Technical Corrections to Pension Protection Act

The legislation also contains several long-awaited technical corrections to the Pension Protection Act of 2006. Key corrections include:
 

  • Rollovers for Non-Spouse Beneficiaries. The legislation clarifies that all plans are required to permit rollovers out of the plan for non-spouse beneficiaries. This requirement is effective for plan years beginning after December 31, 2009, with such rollovers being permissive until then.

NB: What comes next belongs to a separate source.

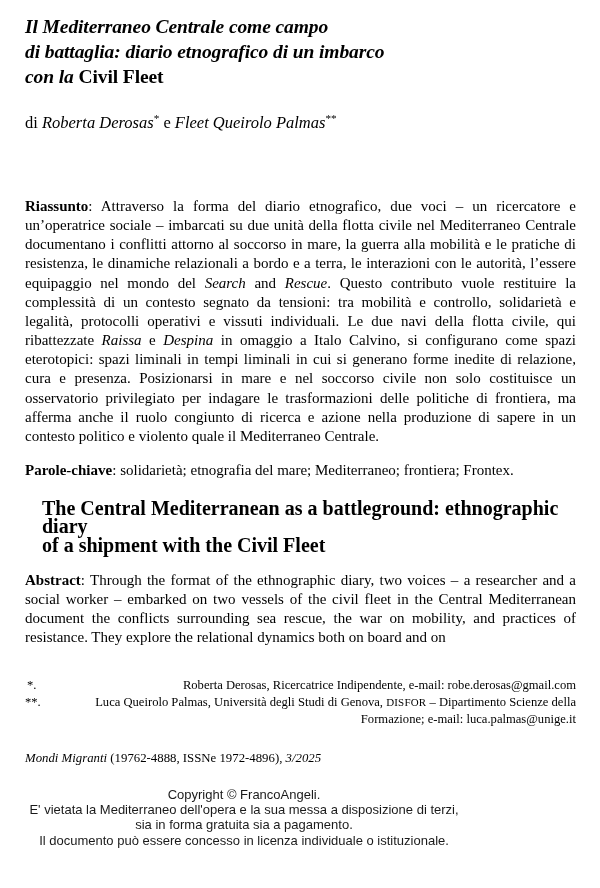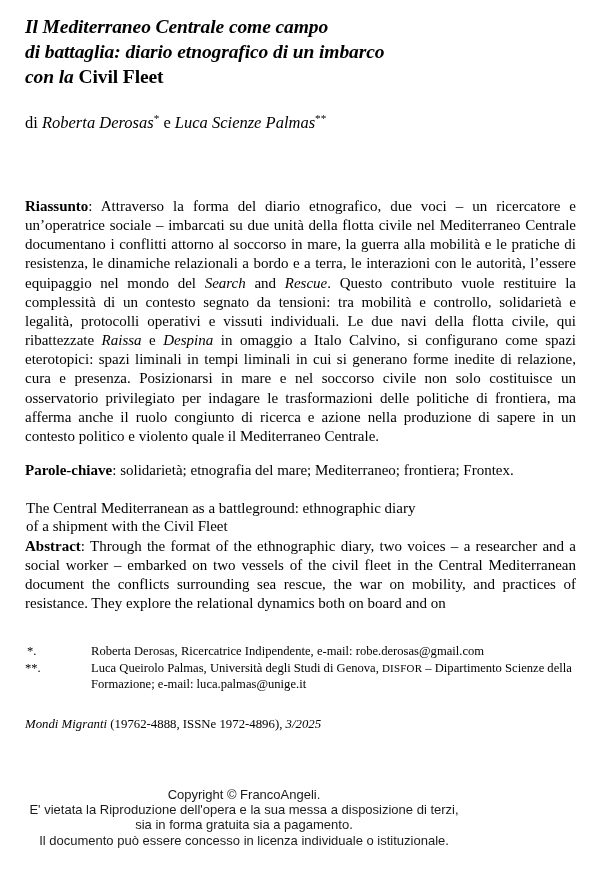"Luca Scienze Palmas" span.name { text: Luca Scienze -> Fleet Queirolo }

  • Clarification of Overall Deduction Limits for Combined Plans. The legislation provides clarification regarding overall deduction limits for employers maintaining both defined benefit and defined contribution plans. If contributions under an employer’s defined contribution plan are less than 6% of compensation, then the defined benefit plan is not subject to overall deduction limits. If defined contributions are more than 6% of compensation, then only the portion of contributions exceeding 6% of compensation counts toward the combined deduction limit.
  • Lump Sum Payments by Underfunded Plans. An underfunded plan is permitted to pay lump sums of $5,000 or less even if such payment would otherwise constitute a “prohibited payment” under the Pension Protection Act due to the plan’s funding status.
  • Rollovers From Roth 401(k) and 403(b) Plans to Roth IRA. The legislation clarifies that rollovers from Roth 401(k) and 403(b) plans to a Roth IRA are subject to neither gross income inclusion nor adjusted gross income contribution limits.
  • Extension of Amendment Date for 30-Year Treasury Rate Replacement. The legislation extends the required amendment date with respect to the use of the temporary interest rate for calculating the plan’s current liability under the Pension Funding Equity Act of 2004. Such date is extended to the last day of the first plan year beginning on or after January 1, 2009.